§ **EXERCISE DIRECTIONS**
All records below must be reproduced exactly, although any pictures they contain are to be omitted.
─── SUPPLIED MATERIAL ───
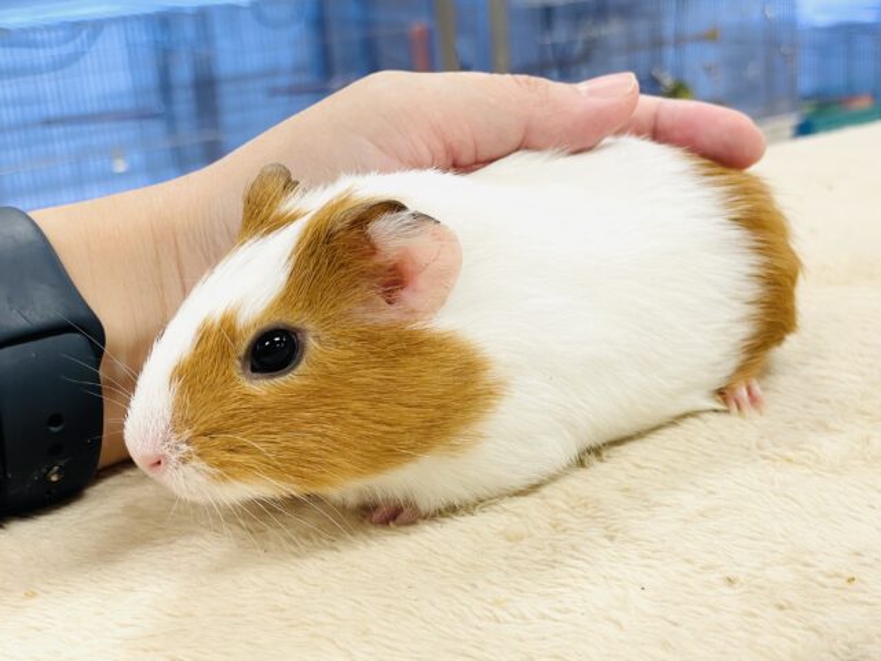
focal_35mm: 52
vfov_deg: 28.0
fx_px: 1323
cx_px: 440
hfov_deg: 36.8
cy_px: 330
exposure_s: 1/99
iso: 80
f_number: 2
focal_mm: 6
───
§ **RESULT FOR THIS EXERCISE**
focal_35mm: 52
vfov_deg: 28.0
fx_px: 1323
cx_px: 440
hfov_deg: 36.8
cy_px: 330
exposure_s: 1/99
iso: 80
f_number: 2
focal_mm: 6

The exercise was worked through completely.